In people with diabetes or cardiovascular disease, are people who have high health literacy more likely to adhere to treatment?
The review used a broad definition of health literacy, including concepts of education, numeracy and health literacy measurement tools in their search.
Seven studies were found. They were so different from one another that the reviewers decided to perform a narrative review instead of trying to pool the data in a meta-analysis.
They concluded that there was no evidence to show a correlation between health literacy and better treatment adherence.
- It seems likely that the literature search was inadequate to address the question.
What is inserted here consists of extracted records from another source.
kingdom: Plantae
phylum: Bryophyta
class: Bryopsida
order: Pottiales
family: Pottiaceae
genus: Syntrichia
It was restricted to English language articles and did not include sources beyond the mainstream biomedical literature reported in EMBASE and MEDLINE.
- The studies were of poor quality.
- The reviewers acknowledge the limitations imposed by the variable definitions of health literacy in these studies.
- Although they call for more generalised research, it seems that this will simply compound the issues of heterogeneity and that more specific research focusing on specific interventions for particular populations is needed.
- Given these factors, it seems likely that this review constitutes “absence of evidence” rather than “evidence of absence”.
- You should look for more recent primary qualitative, observational and experimental research focusing on diabetes education and medication adherence among particular populations (e.g. Mayberry and Osborne 2012, Rausch, Hood et al 2012, Hernandez-Tejada, Campbell et al 2012).
Authors: Loke YK, Hinz I, Wang X, Salter C. Systematic Review of Consistency Between Adherence to Cardiovascular or Diabetes Medication and Health Literacy in Older Adults. Ann Pharmacother. 2012 Jun 5.